The coalition has found a new way to target claimants and increase benefit sanctions - demand that those losing their jobs take action before they are allowed to claim.
Those who believed the government had exhausted its supply of welfare-demonising policies were in for a cruel shock as the Tories reached down the back of the sofa and pulled out another billy club.
Not content with forcing endless cuts and caps on some of Britain's poorest, the Department for Work and Pensions (DWP) released a press statement today with details on its latest dog's dinner of a policy, saying:
"From 28 April, when a jobseeker has their first interview with Jobcentre Plus, the adviser will review what they have done to make themselves employable prior to claiming JSA. If they haven't done anything, they will be mandated to comply quickly and if they don't they could face a sanction."

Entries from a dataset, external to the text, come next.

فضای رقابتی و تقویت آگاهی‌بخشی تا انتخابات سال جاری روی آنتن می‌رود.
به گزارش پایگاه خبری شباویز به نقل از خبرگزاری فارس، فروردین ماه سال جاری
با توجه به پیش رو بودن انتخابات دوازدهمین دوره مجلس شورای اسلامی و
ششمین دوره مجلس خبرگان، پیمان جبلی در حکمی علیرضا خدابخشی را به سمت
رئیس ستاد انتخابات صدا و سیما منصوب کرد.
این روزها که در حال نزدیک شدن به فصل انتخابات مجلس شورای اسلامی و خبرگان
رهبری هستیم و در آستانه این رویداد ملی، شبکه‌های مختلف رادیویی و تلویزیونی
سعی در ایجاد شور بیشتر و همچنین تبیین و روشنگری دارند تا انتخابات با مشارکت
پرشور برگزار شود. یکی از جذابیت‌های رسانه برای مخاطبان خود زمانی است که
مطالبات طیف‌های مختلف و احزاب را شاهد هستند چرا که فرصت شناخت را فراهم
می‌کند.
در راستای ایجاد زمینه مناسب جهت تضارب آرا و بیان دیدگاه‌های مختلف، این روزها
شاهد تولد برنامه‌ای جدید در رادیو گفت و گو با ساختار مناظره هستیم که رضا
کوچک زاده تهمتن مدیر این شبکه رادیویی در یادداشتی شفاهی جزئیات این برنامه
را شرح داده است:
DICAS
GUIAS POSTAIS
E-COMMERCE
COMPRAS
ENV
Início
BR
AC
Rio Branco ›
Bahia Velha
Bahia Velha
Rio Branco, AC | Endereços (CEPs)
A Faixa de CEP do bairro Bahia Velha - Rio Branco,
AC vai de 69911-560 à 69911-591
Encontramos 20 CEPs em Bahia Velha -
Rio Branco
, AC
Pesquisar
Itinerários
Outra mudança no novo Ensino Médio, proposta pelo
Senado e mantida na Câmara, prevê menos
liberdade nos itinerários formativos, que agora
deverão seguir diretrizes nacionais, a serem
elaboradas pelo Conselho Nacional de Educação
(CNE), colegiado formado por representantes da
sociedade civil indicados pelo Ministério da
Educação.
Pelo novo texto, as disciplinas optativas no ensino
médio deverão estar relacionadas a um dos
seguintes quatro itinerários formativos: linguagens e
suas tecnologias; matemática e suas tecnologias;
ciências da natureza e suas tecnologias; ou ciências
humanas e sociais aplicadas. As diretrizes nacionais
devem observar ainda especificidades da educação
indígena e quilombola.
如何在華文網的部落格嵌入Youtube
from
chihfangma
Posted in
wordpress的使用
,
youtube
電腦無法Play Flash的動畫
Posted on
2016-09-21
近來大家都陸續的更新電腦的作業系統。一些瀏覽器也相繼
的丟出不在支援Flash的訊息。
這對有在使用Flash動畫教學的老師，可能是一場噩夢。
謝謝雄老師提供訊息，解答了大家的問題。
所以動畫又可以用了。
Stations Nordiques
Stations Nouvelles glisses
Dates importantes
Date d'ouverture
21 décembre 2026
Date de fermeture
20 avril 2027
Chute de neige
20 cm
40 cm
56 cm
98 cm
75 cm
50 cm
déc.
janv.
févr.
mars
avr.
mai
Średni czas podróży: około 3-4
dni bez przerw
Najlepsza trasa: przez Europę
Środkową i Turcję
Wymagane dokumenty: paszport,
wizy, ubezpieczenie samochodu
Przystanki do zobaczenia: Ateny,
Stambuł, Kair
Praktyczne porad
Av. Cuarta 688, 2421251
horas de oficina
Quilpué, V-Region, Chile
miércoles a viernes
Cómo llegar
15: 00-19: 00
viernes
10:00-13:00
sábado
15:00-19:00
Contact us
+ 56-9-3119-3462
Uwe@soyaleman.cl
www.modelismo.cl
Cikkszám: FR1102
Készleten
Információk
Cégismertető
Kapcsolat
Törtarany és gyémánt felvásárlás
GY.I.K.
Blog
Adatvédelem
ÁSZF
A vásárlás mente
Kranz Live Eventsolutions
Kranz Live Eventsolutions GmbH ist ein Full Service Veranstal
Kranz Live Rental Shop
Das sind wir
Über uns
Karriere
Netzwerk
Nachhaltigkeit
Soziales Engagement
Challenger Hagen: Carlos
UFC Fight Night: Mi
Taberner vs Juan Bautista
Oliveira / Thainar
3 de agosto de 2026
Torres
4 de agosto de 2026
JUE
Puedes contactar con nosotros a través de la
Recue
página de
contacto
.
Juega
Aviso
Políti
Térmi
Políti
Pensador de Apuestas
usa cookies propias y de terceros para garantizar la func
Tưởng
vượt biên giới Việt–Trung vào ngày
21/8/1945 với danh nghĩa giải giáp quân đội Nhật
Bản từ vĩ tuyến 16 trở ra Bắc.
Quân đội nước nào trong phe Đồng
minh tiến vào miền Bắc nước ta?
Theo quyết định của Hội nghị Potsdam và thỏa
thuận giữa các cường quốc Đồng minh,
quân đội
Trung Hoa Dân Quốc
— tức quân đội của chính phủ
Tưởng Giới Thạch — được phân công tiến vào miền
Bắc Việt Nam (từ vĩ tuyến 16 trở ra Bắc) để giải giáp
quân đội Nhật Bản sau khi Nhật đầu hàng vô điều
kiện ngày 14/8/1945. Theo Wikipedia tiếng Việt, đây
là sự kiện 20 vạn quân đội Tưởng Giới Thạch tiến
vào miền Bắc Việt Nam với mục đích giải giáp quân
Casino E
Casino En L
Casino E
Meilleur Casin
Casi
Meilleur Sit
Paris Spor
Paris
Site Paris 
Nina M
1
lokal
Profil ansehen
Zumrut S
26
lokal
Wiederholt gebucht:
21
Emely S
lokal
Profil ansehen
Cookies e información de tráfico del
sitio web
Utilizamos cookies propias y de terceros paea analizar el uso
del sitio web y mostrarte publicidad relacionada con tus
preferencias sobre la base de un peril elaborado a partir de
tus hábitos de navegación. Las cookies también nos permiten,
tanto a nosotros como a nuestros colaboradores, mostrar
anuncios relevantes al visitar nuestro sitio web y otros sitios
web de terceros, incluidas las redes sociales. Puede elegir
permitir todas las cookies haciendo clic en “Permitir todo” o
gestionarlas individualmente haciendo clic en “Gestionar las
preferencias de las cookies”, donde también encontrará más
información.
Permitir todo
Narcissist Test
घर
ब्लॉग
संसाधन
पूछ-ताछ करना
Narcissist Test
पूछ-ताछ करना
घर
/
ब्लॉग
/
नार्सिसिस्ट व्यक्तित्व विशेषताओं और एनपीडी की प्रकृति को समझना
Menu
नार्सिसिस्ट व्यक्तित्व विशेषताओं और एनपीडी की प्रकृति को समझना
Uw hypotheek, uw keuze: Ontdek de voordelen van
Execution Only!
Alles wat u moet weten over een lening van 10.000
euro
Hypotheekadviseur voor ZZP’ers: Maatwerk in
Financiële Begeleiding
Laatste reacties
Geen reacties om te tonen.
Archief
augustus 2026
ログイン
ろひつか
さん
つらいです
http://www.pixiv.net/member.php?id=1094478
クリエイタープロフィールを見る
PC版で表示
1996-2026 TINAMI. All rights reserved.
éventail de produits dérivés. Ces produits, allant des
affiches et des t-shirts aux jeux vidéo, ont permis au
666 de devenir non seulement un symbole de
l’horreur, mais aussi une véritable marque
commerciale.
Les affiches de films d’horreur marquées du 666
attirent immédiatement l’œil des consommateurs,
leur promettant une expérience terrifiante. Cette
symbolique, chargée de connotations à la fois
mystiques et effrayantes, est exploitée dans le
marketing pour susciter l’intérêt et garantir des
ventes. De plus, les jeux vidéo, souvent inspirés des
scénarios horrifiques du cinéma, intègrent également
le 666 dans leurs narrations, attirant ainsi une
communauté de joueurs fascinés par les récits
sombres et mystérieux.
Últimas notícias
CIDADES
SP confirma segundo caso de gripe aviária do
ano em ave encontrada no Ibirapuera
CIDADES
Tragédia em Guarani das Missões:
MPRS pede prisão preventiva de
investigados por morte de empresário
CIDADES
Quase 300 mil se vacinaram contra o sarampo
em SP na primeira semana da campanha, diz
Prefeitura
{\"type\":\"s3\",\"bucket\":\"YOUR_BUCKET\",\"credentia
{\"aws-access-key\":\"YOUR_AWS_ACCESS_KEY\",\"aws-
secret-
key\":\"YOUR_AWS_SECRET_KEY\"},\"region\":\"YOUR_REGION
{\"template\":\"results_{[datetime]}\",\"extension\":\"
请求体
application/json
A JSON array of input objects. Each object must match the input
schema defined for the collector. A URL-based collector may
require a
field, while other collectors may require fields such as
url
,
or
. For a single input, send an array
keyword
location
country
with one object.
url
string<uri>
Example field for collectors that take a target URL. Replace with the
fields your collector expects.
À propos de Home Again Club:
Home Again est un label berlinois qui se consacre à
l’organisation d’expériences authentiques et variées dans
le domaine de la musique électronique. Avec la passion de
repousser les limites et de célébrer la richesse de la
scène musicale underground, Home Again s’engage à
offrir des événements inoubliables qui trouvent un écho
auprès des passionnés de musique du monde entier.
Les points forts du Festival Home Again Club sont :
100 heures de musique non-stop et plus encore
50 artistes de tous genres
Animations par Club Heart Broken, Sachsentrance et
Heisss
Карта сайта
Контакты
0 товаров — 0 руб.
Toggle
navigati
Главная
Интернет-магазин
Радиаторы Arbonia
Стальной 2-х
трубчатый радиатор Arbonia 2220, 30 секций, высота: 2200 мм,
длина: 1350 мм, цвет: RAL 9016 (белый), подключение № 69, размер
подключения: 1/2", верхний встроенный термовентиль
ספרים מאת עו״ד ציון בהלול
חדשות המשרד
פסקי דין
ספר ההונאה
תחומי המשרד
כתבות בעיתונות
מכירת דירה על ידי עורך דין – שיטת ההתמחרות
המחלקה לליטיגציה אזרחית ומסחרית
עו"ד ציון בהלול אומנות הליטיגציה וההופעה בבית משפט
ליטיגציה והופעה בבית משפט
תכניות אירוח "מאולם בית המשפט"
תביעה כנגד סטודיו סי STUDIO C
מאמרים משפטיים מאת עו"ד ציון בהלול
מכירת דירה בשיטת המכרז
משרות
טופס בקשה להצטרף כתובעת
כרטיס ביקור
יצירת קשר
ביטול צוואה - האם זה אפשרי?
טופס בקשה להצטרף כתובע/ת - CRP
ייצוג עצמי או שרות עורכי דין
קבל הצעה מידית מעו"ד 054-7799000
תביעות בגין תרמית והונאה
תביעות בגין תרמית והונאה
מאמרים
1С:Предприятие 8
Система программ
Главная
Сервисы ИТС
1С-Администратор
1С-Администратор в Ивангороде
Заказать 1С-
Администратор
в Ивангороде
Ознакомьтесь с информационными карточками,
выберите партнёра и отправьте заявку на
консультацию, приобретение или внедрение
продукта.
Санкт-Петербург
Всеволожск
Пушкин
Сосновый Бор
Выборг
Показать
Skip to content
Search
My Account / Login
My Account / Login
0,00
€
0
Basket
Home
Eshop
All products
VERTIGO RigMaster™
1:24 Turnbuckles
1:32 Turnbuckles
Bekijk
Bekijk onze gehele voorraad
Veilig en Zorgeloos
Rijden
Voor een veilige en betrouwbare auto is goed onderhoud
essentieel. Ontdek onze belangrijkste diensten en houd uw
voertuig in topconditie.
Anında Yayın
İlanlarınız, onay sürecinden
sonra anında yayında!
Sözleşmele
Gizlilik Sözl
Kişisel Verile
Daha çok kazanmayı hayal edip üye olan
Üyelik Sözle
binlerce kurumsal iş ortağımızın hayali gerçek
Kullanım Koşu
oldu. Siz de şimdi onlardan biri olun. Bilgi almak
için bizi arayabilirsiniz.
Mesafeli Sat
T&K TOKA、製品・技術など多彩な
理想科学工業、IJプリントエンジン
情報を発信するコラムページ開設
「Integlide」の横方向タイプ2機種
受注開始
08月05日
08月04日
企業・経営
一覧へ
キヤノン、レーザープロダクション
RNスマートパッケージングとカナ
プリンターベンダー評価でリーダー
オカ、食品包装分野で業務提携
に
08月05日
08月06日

This is the first time Iain Duncan Smith, Secretary of State for Work and Pensions, has tried to force sanctions on people for their actions even before they claim.
It fits with his regular pattern though: removing or eroding access to benefits as a way of cutting their costs regardless of the damage they cause.
Last year George Osborne announced that newly-unemployed people would have to wait for a week after losing their jobs before being allowed to claim Jobseeker's Allowance, saying they should spend their first week looking for work.
To millionaires this may sound reasonable; the object is to get back to work as quickly as possible, and no-one really has money troubles, do they?
The reality is quite different. Those who become unemployed are often stuck in cycles of 'low pay - no pay', the last to get jobs and the first to be laid off when the bad times hit, leaving them unable to cope without a week's benefits, let alone the longer delays before a first payment is made.
This contributes to Britain's shocking poverty figures, which show 13 million people suffering and a roughly even split between the working and workless.
The government trumpets its 'successes' in creating work, with minister for employment Esther McVey saying:
"With the economy growing, unemployment falling and record numbers of people in work, now is the time to start expecting more of people if they want to claim benefits. It's only right that we should ask people to take the first basic steps to getting a job before they start claiming Jobseeker's Allowance - it will show they are taking their search for work seriously."
As UnemployedNet has shown, the number of full time jobs actually fell in the last three months and only self-employment registrations - often not accompanied by any real income - turned the figures positive.
This lack of real jobs has not given the Conservatives pause; they are still keen to point at the unemployed themselves as the root of the problem rather than their economic mismanagement as they cut spending too quickly.
They do not recognise that a lack of quality support in jobcentres is a contributing issue of their own making, describing the current JSA method as a 'signing-on' system.
This new policy says that making people develop a CV, set up an email address and register on Universal Jobmatch are needed because there isn't enough rigour in this support.
There are so many problems with this it is hard to know where to start.
Universal Jobmatch has been thoroughly discredited, with the DWP admitting recently that more than half of the jobs on it were fake, repeats or fishing exercises designed to part jobseekers from their money.
The idea that signing up is a positive step towards unemployment is nowhere near being proven.
The lack of IT skills some unemployed people have, and the fact that many jobs still don't need them, means the computer-based nature of most of the new requirements are unfitting, and making them mandatory is setting some up to fail unnecessarily.
The idea of quarterly reviews with jobcentre staff is, on the face of it, a reasonable idea if they help identify new job and training opportunities.
But the government has shown such contempt for unemployed people it can only be assumed that this will be the typical abrasive attempt to find excuses to increase sanctions.
Cuts to DWP staff - a quarter have lost their jobs since 2010 - mean it is doubtful they have the capacity to provide quality jobsearch support in jobcentres in addition to meeting their sanctions targets.
This hare-brained scheme is further evidence of Iain Duncan Smith's desire to ride the unpopularity of the workless to electoral success.
No policy is considered too damaging, and increased poverty - and even deaths in the case of the hated work capability assessment - is no bar to introduction.
The support of unemployed people is vital work.
Dressing it up in the clothes of mandating takes away much of its ability to help, robbing the workless of vital agency and confidence, and far from helping, hinders their chances of getting jobs.
The coalition needs a serious rethink of its whole approach.